As negociações começaram no início de março com a entrega, aos sindicatos patronais, das pautas de reivindicações dos professores de cada segmento, aprovadas nas respectivas Assembleias no dia 28 de fevereiro.

“As tratativas com os sindicatos patronais se dão em um cenário de estabilidade econômica”, observa o professor Marcos Fuhr, dirigente do Sinpro/RS. “E, no ensino privado gaúcho, se registra aumento de alunos e reajuste das mensalidades acima da inflação na educação básica e na superior.”

Realizadas anualmente, sempre nos primeiros meses do ano letivo, as tratativas com o Sinepe/RS e com o Sindiman/RS resultam em quatro Convenções Coletivas de Trabalho (CCTs): duas da educação básica e duas da educação superior.

Educação básica

No centro das negociações para a renovação das CCTs da educação básica, está o reajuste salarial.

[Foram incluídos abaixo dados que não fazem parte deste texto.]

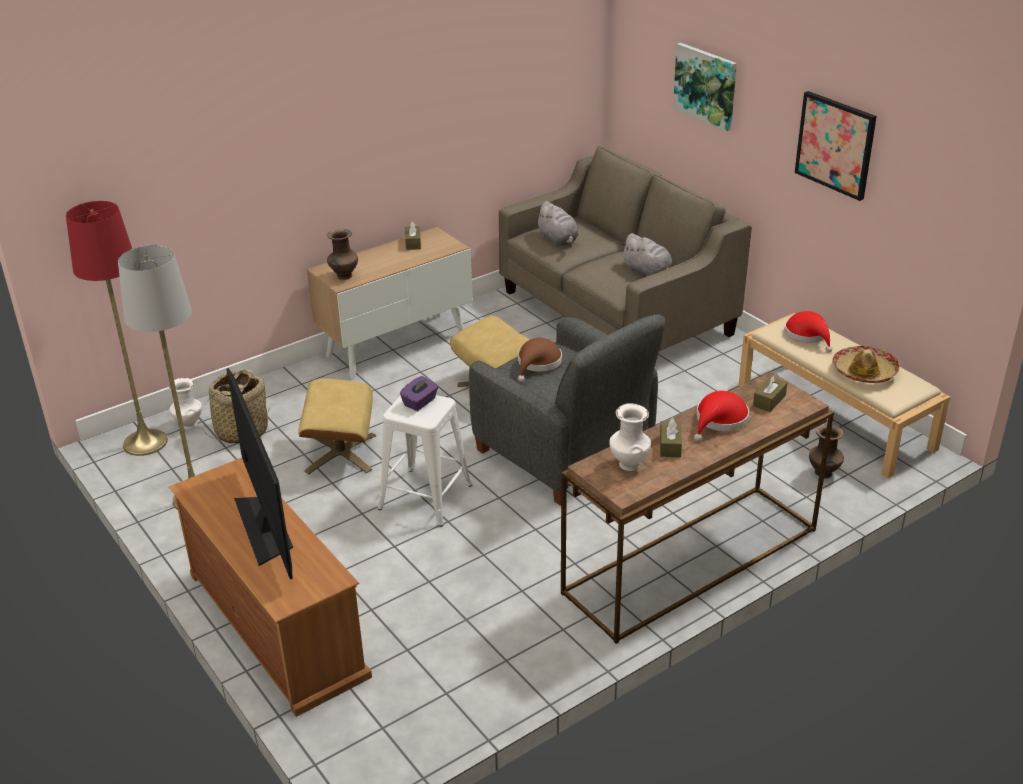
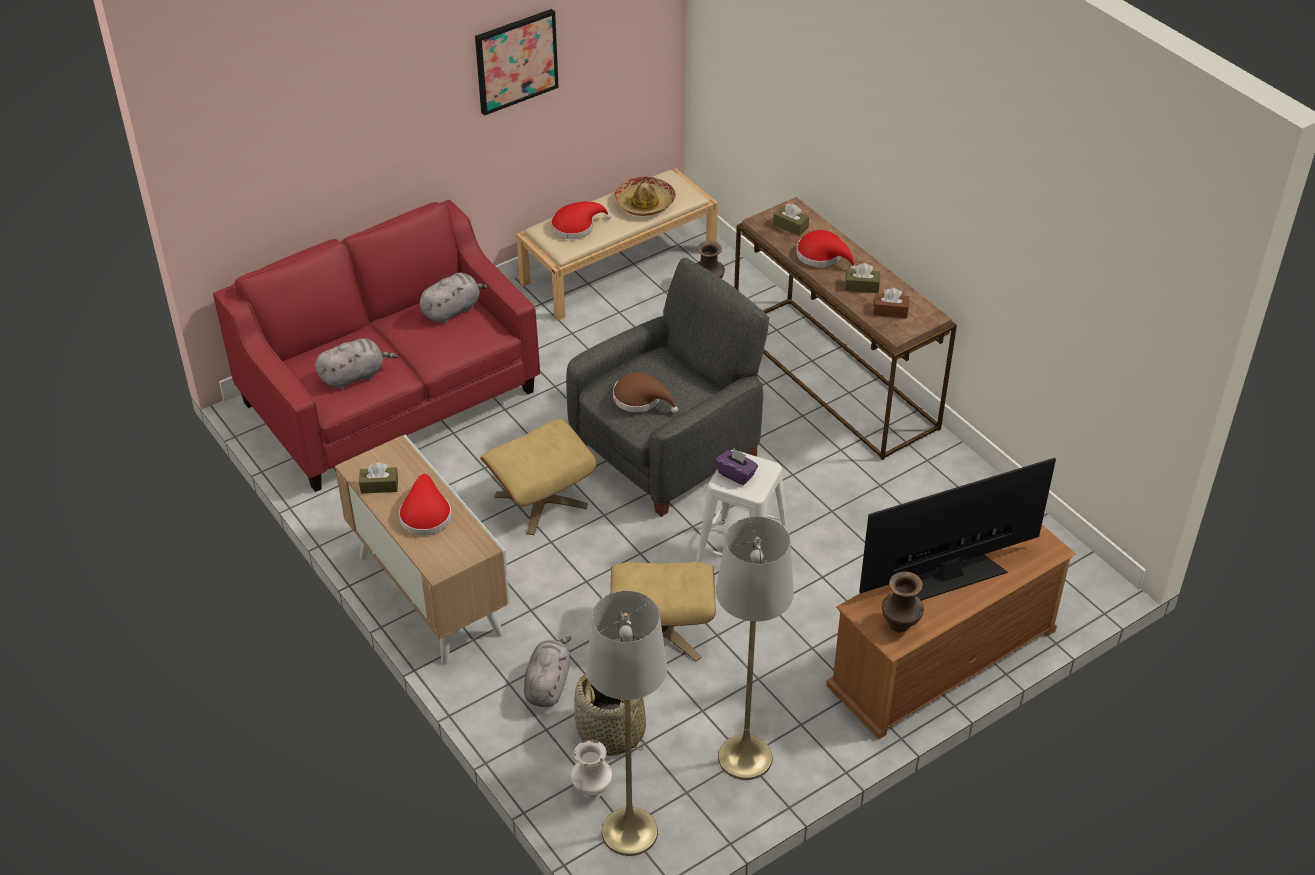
camera: 90 degrees left, 10 degrees up
red floor lamp [66,201,168,456] -> grey floor lamp [586,591,667,856]
brown vase [327,229,358,280] -> brown vase moved to [882,572,924,633]
beige sofa [499,146,752,351] -> red sofa [213,200,540,492]
white vase [609,403,651,471] -> brown tissue box [873,288,909,319]
picture [673,43,737,131] -> none
none -> red hat [399,474,452,536]
none -> grey plush toy [524,636,571,707]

Os professores pedem a reposição da inflação do período (INPC de março de 2025 a fevereiro de 2026).

Além disso, o aumento na remuneração da hora-atividade e a redução de 20% da diferença existente entre os valores de hora-aula pagos aos professores da educação infantil e dos anos iniciais do ensino fundamental em relação à dos anos finais – ambas as lutas históricas dos professores e que vêm sendo contempladas paulatinamente em cada negociação.

A pauta inclui, ainda, a definição e divulgação de protocolo escolar que resguarde o respeito e a autoridade dos docentes no ambiente de trabalho, e a inclusão do tema violência de gênero nos conteúdos pedagógicos.

“As reivindicações refletem as necessidades reais dos professores, em especial o apoio pedagógico no atendimento aos estudantes com deficiência”, destaca Cecília Farias, diretora do Sinpro/RS.

Também na pauta, a limitação em até 203 dias letivos e a indicação dos dias de recesso e férias escolares.

Educação superior

Na pauta de reivindicações dos professores da educação superior, estão o reajuste salarial de 6%, o adicional de 50% na carga horária para componentes com extensão curricularizada, a destinação de carga horária adicional nas turmas com alunos com deficiência cognitiva e a vedação de contratação de docentes como pessoa jurídica.

“São reivindicações que refletem as novas realidades e as preocupações dos professores da educação superior gaúcha”, explica Marcos Fuhr.

Os professores também reivindicam desconto de 50% nas mensalidades nos cursos de graduação para docentes da própria instituição, e regras para disciplinas em regime especial, tutoria ou estudo dirigido.

Pela primeira vez, a pauta da educação superior contempla a atuação institucional na luta contra os feminicídios e na definição de iniciativas contra as mudanças climáticas e em defesa do meio ambiente.